Hmm…what are we working on here?
I went home last weekend to celebrate my upcoming birthday with my family and to attend the Everyday Style product launch held in Humboldt. Friday night I was convincing two of my aunts to come to this product launch with me and trying to see what they could do in Humboldt while I was at a meeting. Just like a lot of small cities we found that Humboldt had a fabric store called the Haus of Stitches (not to be confused with House, as I refused to pronounce it that way much to the chagrin of my mother).
I saw this fabric as soon as I walked into the store, the little owls being the first thing to catch my eye. These sort of soft earth tones are so my kind of colours. There was a quilt up on the wall using these fabrics, but my time was limited and I didn’t think I’d have enough time to find the pattern, get the measurements, cut the fabric, etc so I just decided it wasn’t meant to be. That is until I walked to the back of the store where they had a shelf full of prepackaged quilting kits, including a kit for the quilt I had seen on the wall! It was meant to be after all!

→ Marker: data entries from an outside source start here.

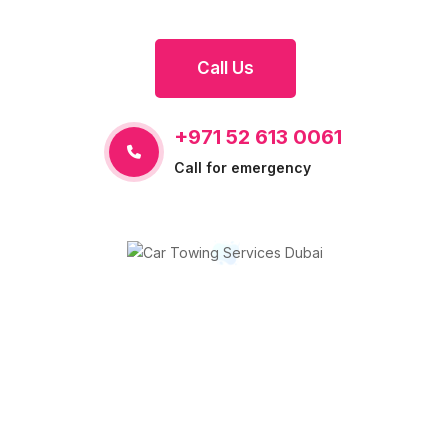
Call Us
+971 52 613 0061
Call for emergency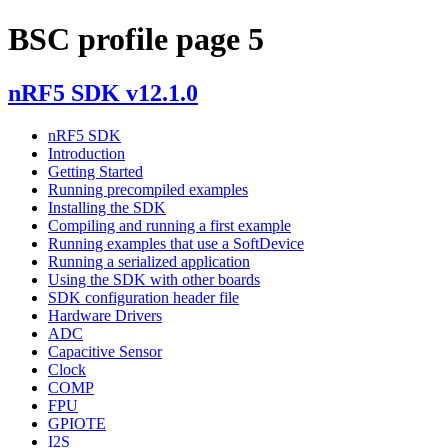
BSC profile page 5
nRF5 SDK v12.1.0
nRF5 SDK
Introduction
Getting Started
Running precompiled examples
Installing the SDK
Compiling and running a first example
Running examples that use a SoftDevice
Running a serialized application
Using the SDK with other boards
SDK configuration header file
Hardware Drivers
ADC
Capacitive Sensor
Clock
COMP
FPU
GPIOTE
I2S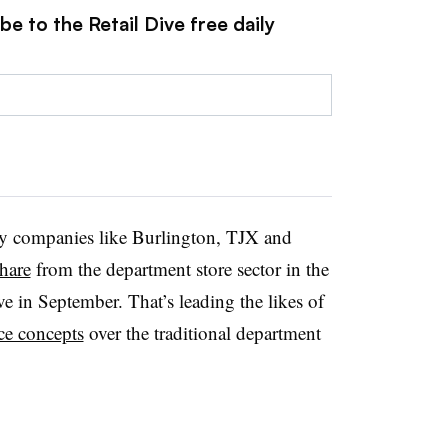
e to the Retail Dive free daily
 by companies like Burlington, TJX and
hare
from the department store sector in the
ve in September. That’s leading the likes of
ice concepts
over the traditional department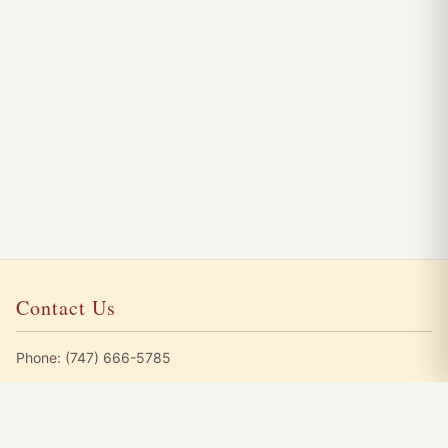
Contact Us
Phone:
(747) 666-5785
Emails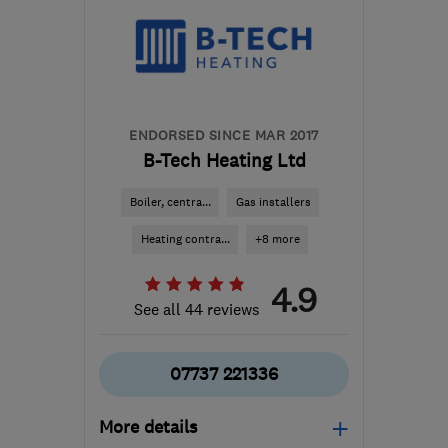
enquiries@dyno-
plumbing.wales
ENDORSED SINCE MAR 2017
B-Tech Heating Ltd
Boiler, centra...
Gas installers
Heating contra...
+8 more
4.9
See all 44 reviews
07737 221336
More details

The quilt pattern is called Hopscotch Too and is by Designs to Share With You. This is where fabric choice speaks volume. Based solely on the picture on the front of this pattern I never would have picked it up, but after seeing a finished quilt made with this pattern using fabrics I like there was no hesitation that this would be the next quilt I’d make.The majority of the fabric is from a Robert Kaufman line called On a Whim 2 designed by Amy Shimler. I am especially fond of the owls.
I really like these “whack and stack” sort of quilts, as I like to call them. The kind where the finished product looks like it involved many intricate, well measured cuts, where in reality it really just involved sewing things together and then cutting them apart again. I cut all of the squares out on Tuesday night while a friend from work was here working on her own quilt. Of course I got talking and managed to cut one block 1/2 an inch too small, but luckily I had bought a few fat quarters in matching fabric so I could fix my mistake. Note to self: measure twice, cut once.
The downfall of these whack and stack quilts is the ironing. After cutting out and ironing the fabric blocks it took me less than two hours to sew them together, cut them out again, and iron everything a second or third time. There would be significantly more time spent with the iron if I were to cut each of these pieces out and sew them together individually, so I really shouldn’t complain.
After cutting the block apart twice and sewing things back together again twice I’ll end up with a block that has four different fabrics on each corner. If I had cut out my borders the other night as well and had a dedicated day to work on this quilt I could easily have the top sewn together within a few hours.
That, of course, is not how I work so the partially finished blocks have been set aside for another day.